> DATA FOR THIS TASK:
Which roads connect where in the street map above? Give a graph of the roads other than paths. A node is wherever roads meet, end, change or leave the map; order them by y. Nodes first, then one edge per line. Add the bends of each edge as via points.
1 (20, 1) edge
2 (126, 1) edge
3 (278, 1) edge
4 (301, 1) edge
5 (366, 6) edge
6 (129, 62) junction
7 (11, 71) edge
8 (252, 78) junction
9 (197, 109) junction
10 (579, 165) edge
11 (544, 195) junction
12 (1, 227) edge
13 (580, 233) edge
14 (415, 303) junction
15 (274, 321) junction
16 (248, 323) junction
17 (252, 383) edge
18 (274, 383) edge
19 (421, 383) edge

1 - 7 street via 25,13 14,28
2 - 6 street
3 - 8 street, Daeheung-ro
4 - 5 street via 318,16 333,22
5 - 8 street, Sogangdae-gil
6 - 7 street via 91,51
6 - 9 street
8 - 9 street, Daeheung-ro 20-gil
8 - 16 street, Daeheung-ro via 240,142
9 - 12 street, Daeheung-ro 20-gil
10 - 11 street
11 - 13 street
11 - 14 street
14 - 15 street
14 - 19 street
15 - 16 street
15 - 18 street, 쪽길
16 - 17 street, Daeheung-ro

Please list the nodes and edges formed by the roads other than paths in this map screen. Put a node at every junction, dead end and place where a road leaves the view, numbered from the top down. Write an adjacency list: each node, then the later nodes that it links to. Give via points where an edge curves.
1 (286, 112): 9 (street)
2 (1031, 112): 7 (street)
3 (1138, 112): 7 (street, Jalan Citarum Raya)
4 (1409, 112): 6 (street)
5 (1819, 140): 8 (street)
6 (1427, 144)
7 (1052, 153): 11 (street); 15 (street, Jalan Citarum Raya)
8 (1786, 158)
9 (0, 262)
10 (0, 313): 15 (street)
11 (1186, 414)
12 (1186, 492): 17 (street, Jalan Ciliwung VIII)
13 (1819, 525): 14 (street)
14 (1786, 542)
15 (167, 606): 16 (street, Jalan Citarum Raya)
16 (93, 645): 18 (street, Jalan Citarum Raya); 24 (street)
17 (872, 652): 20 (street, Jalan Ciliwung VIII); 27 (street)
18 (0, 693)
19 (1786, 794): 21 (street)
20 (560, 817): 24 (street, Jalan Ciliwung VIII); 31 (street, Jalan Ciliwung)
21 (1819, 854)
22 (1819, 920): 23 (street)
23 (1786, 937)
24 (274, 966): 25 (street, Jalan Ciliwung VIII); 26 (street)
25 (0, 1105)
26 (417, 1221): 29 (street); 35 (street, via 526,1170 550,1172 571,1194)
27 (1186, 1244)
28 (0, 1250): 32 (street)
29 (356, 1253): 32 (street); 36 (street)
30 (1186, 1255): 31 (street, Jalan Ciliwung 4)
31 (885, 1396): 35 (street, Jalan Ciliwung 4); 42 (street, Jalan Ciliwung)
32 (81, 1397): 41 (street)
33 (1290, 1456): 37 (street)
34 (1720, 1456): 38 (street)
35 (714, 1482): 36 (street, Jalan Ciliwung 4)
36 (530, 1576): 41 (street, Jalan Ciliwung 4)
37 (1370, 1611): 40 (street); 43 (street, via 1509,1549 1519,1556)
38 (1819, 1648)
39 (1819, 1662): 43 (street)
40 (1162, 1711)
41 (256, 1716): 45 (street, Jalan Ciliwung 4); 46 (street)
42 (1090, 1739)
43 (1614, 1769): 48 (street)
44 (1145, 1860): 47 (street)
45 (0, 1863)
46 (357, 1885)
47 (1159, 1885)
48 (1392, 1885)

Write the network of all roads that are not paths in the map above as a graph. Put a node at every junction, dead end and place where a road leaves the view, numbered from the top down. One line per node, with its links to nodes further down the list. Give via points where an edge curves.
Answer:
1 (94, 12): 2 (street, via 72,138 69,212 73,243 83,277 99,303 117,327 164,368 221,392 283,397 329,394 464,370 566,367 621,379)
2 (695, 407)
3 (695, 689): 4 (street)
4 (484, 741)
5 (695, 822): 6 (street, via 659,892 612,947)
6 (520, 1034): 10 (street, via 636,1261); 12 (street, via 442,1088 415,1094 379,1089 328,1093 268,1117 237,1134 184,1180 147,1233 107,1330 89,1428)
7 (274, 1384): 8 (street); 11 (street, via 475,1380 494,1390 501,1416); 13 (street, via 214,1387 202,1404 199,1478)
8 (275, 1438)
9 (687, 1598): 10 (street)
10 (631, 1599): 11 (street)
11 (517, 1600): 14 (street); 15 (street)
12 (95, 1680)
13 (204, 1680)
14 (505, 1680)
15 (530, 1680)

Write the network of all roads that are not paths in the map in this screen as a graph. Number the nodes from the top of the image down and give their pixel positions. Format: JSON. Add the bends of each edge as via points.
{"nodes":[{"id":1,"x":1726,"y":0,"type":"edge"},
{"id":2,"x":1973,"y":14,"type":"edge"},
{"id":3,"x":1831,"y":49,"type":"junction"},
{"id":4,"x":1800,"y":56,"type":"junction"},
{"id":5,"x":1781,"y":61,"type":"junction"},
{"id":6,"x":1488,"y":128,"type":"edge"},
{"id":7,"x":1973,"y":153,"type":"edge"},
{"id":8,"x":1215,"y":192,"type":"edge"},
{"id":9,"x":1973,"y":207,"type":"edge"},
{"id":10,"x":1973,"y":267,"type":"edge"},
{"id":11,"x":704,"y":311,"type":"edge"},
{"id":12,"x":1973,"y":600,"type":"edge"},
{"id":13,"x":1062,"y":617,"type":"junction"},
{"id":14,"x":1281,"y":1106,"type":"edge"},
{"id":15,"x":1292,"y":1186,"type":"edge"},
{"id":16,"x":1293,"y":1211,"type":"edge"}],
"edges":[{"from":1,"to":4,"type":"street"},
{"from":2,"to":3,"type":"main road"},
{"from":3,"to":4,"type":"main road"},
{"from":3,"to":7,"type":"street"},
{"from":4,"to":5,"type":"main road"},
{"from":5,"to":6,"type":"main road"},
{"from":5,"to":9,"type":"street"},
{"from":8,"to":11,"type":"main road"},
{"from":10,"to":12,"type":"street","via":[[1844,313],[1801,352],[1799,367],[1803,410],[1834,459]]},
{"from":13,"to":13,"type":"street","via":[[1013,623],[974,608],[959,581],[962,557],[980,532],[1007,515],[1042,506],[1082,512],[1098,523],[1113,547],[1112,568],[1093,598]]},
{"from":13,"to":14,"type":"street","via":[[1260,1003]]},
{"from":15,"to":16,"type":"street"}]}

> ACTION ITEM:
Retype every entry word for word.

> ANSWER TO THIS EXERCISE:
Which roads connect where in the street map above? Give a graph of the roads other than paths. A node is wherever roads meet, end, change or leave the map; order them by y. Nodes first, then one edge per line. Add the bends of each edge as via points.
1 (20, 1) edge
2 (126, 1) edge
3 (278, 1) edge
4 (301, 1) edge
5 (366, 6) edge
6 (129, 62) junction
7 (11, 71) edge
8 (252, 78) junction
9 (197, 109) junction
10 (579, 165) edge
11 (544, 195) junction
12 (1, 227) edge
13 (580, 233) edge
14 (415, 303) junction
15 (274, 321) junction
16 (248, 323) junction
17 (252, 383) edge
18 (274, 383) edge
19 (421, 383) edge

1 - 7 street via 25,13 14,28
2 - 6 street
3 - 8 street, Daeheung-ro
4 - 5 street via 318,16 333,22
5 - 8 street, Sogangdae-gil
6 - 7 street via 91,51
6 - 9 street
8 - 9 street, Daeheung-ro 20-gil
8 - 16 street, Daeheung-ro via 240,142
9 - 12 street, Daeheung-ro 20-gil
10 - 11 street
11 - 13 street
11 - 14 street
14 - 15 street
14 - 19 street
15 - 16 street
15 - 18 street, 쪽길
16 - 17 street, Daeheung-ro

Please list the nodes and edges formed by the roads other than paths in this map screen. Put a node at every junction, dead end and place where a road leaves the view, numbered from the top down. Write an adjacency list: each node, then the later nodes that it links to. Give via points where an edge curves.
1 (286, 112): 9 (street)
2 (1031, 112): 7 (street)
3 (1138, 112): 7 (street, Jalan Citarum Raya)
4 (1409, 112): 6 (street)
5 (1819, 140): 8 (street)
6 (1427, 144)
7 (1052, 153): 11 (street); 15 (street, Jalan Citarum Raya)
8 (1786, 158)
9 (0, 262)
10 (0, 313): 15 (street)
11 (1186, 414)
12 (1186, 492): 17 (street, Jalan Ciliwung VIII)
13 (1819, 525): 14 (street)
14 (1786, 542)
15 (167, 606): 16 (street, Jalan Citarum Raya)
16 (93, 645): 18 (street, Jalan Citarum Raya); 24 (street)
17 (872, 652): 20 (street, Jalan Ciliwung VIII); 27 (street)
18 (0, 693)
19 (1786, 794): 21 (street)
20 (560, 817): 24 (street, Jalan Ciliwung VIII); 31 (street, Jalan Ciliwung)
21 (1819, 854)
22 (1819, 920): 23 (street)
23 (1786, 937)
24 (274, 966): 25 (street, Jalan Ciliwung VIII); 26 (street)
25 (0, 1105)
26 (417, 1221): 29 (street); 35 (street, via 526,1170 550,1172 571,1194)
27 (1186, 1244)
28 (0, 1250): 32 (street)
29 (356, 1253): 32 (street); 36 (street)
30 (1186, 1255): 31 (street, Jalan Ciliwung 4)
31 (885, 1396): 35 (street, Jalan Ciliwung 4); 42 (street, Jalan Ciliwung)
32 (81, 1397): 41 (street)
33 (1290, 1456): 37 (street)
34 (1720, 1456): 38 (street)
35 (714, 1482): 36 (street, Jalan Ciliwung 4)
36 (530, 1576): 41 (street, Jalan Ciliwung 4)
37 (1370, 1611): 40 (street); 43 (street, via 1509,1549 1519,1556)
38 (1819, 1648)
39 (1819, 1662): 43 (street)
40 (1162, 1711)
41 (256, 1716): 45 (street, Jalan Ciliwung 4); 46 (street)
42 (1090, 1739)
43 (1614, 1769): 48 (street)
44 (1145, 1860): 47 (street)
45 (0, 1863)
46 (357, 1885)
47 (1159, 1885)
48 (1392, 1885)

Write the network of all roads that are not paths in the map above as a graph. Put a node at every junction, dead end and place where a road leaves the view, numbered from the top down. One line per node, with its links to nodes further down the list. Give via points where an edge curves.
Answer:
1 (94, 12): 2 (street, via 72,138 69,212 73,243 83,277 99,303 117,327 164,368 221,392 283,397 329,394 464,370 566,367 621,379)
2 (695, 407)
3 (695, 689): 4 (street)
4 (484, 741)
5 (695, 822): 6 (street, via 659,892 612,947)
6 (520, 1034): 10 (street, via 636,1261); 12 (street, via 442,1088 415,1094 379,1089 328,1093 268,1117 237,1134 184,1180 147,1233 107,1330 89,1428)
7 (274, 1384): 8 (street); 11 (street, via 475,1380 494,1390 501,1416); 13 (street, via 214,1387 202,1404 199,1478)
8 (275, 1438)
9 (687, 1598): 10 (street)
10 (631, 1599): 11 (street)
11 (517, 1600): 14 (street); 15 (street)
12 (95, 1680)
13 (204, 1680)
14 (505, 1680)
15 (530, 1680)

Write the network of all roads that are not paths in the map in this screen as a graph. Number the nodes from the top of the image down and give their pixel positions. Format: JSON. Add the bends of each edge as via points.
{"nodes":[{"id":1,"x":1726,"y":0,"type":"edge"},
{"id":2,"x":1973,"y":14,"type":"edge"},
{"id":3,"x":1831,"y":49,"type":"junction"},
{"id":4,"x":1800,"y":56,"type":"junction"},
{"id":5,"x":1781,"y":61,"type":"junction"},
{"id":6,"x":1488,"y":128,"type":"edge"},
{"id":7,"x":1973,"y":153,"type":"edge"},
{"id":8,"x":1215,"y":192,"type":"edge"},
{"id":9,"x":1973,"y":207,"type":"edge"},
{"id":10,"x":1973,"y":267,"type":"edge"},
{"id":11,"x":704,"y":311,"type":"edge"},
{"id":12,"x":1973,"y":600,"type":"edge"},
{"id":13,"x":1062,"y":617,"type":"junction"},
{"id":14,"x":1281,"y":1106,"type":"edge"},
{"id":15,"x":1292,"y":1186,"type":"edge"},
{"id":16,"x":1293,"y":1211,"type":"edge"}],
"edges":[{"from":1,"to":4,"type":"street"},
{"from":2,"to":3,"type":"main road"},
{"from":3,"to":4,"type":"main road"},
{"from":3,"to":7,"type":"street"},
{"from":4,"to":5,"type":"main road"},
{"from":5,"to":6,"type":"main road"},
{"from":5,"to":9,"type":"street"},
{"from":8,"to":11,"type":"main road"},
{"from":10,"to":12,"type":"street","via":[[1844,313],[1801,352],[1799,367],[1803,410],[1834,459]]},
{"from":13,"to":13,"type":"street","via":[[1013,623],[974,608],[959,581],[962,557],[980,532],[1007,515],[1042,506],[1082,512],[1098,523],[1113,547],[1112,568],[1093,598]]},
{"from":13,"to":14,"type":"street","via":[[1260,1003]]},
{"from":15,"to":16,"type":"street"}]}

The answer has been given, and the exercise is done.